Yesterday's leak gave us several insights into Nvidia's upcoming GeForce RTX 50 series laptop graphics cards. To begin with, both the GeForce RTX 5090 and RTX 5080 are expected to feature 16 GB of GDDR7 VRAM. Hence, it appears that the only distinction between the two models will lie in their CUDA cores. Recently, Moore's Law is Dead has disclosed additional details about Nvidia's near-final Blackwell laptop GPU.
CUDA Cores and Performance
The GeForce RTX 5080 is set to come equipped with 7,680 CUDA cores, which is a slight increase compared to the 7,424 CUDA cores in the GeForce RTX 4080 laptop version. According to Tom, the Blackwell GPU could potentially provide a performance boost of 40-60% over the GeForce RTX 4080. However, considering the modest rise in CUDA core numbers and a tiny shift in manufacturing from TSMC 4N to TSMC 4NP, this projection might be overly optimistic.
Thermal Constraints and TGP
Moreover, the GeForce RTX 5080 will debut with a maximum TGP of 175 Watts, which is identical to its predecessor. This figure is unlikely to change in the near future due to thermal limitations.
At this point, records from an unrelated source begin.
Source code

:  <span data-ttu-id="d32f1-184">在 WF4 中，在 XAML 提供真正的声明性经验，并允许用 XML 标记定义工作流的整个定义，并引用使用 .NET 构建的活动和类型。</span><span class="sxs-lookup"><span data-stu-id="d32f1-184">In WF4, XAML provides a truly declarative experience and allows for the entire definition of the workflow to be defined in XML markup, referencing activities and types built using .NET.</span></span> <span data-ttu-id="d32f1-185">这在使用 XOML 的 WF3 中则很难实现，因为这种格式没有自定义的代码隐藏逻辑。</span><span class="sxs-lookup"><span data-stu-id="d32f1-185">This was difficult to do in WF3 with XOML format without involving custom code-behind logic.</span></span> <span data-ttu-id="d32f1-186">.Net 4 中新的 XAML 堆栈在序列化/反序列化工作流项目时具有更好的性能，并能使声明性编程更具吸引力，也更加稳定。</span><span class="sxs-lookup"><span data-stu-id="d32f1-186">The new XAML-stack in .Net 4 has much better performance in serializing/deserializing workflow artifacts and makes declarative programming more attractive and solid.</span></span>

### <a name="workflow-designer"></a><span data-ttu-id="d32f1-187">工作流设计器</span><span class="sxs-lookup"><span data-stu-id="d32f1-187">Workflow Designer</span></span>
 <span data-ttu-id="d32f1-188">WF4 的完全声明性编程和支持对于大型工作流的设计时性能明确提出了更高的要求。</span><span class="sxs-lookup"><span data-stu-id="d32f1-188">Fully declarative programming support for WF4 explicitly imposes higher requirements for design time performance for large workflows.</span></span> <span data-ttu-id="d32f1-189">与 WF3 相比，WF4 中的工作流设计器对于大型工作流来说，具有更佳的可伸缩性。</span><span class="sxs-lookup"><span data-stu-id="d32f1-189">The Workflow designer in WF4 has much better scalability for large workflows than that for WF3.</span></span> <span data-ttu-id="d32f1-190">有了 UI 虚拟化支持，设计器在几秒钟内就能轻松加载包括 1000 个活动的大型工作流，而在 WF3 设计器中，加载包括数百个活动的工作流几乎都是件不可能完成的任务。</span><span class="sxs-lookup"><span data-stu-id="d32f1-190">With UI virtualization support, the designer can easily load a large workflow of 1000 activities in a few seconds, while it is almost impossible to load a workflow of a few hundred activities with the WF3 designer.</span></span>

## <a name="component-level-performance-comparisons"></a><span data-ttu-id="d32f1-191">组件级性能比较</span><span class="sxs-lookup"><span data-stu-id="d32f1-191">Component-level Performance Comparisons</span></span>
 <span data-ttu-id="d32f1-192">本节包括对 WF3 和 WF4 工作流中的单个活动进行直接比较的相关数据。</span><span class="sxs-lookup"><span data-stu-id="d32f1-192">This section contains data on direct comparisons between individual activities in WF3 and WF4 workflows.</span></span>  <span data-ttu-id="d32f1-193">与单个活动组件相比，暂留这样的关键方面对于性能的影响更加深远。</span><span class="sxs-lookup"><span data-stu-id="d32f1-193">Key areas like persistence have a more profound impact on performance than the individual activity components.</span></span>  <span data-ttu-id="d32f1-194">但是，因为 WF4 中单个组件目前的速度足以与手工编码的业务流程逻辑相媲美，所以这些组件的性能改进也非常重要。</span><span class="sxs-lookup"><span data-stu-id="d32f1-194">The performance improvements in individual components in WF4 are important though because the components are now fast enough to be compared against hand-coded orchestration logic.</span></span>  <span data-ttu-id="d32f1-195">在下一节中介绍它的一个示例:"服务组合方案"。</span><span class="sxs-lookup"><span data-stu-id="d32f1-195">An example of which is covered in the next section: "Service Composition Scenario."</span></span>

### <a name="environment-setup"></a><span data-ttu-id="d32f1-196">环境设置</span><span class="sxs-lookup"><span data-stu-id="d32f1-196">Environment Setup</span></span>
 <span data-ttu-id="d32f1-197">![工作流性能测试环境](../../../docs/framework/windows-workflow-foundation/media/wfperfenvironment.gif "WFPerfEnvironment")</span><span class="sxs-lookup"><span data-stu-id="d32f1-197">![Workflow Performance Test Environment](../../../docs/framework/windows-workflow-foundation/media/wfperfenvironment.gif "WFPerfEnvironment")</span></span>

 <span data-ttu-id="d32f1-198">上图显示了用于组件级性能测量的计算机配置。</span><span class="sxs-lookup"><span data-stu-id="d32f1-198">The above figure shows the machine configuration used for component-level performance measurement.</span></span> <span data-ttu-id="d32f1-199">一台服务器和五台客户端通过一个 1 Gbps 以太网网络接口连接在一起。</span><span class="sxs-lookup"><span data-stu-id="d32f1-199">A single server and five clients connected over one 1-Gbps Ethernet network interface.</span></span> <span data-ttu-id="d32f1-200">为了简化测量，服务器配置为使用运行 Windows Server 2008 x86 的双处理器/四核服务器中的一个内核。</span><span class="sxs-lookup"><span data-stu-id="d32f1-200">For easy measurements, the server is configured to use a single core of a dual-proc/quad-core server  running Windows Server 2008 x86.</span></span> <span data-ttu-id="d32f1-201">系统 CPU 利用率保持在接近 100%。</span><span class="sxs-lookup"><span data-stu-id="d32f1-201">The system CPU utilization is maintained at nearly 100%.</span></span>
While the architectural enhancements introduced by Blackwell and the GDDR7 memory should lead to a noticeable performance increase, it may not reach the levels suggested earlier.
Conflicting Information
Interestingly, this new information contradicts Tom's previous leak, which indicated that the GeForce RTX 5080 laptop version would feature 8,192 CUDA cores. That might be reasonable for a Ti-branded model, but there’s currently no proof of an RTX 5080 Ti existing. It also can’t be the GeForce RTX 5090, as the CUDA core difference is too small. Perhaps it refers to the full, unaltered die that Nvidia intends to downsize for stable performance.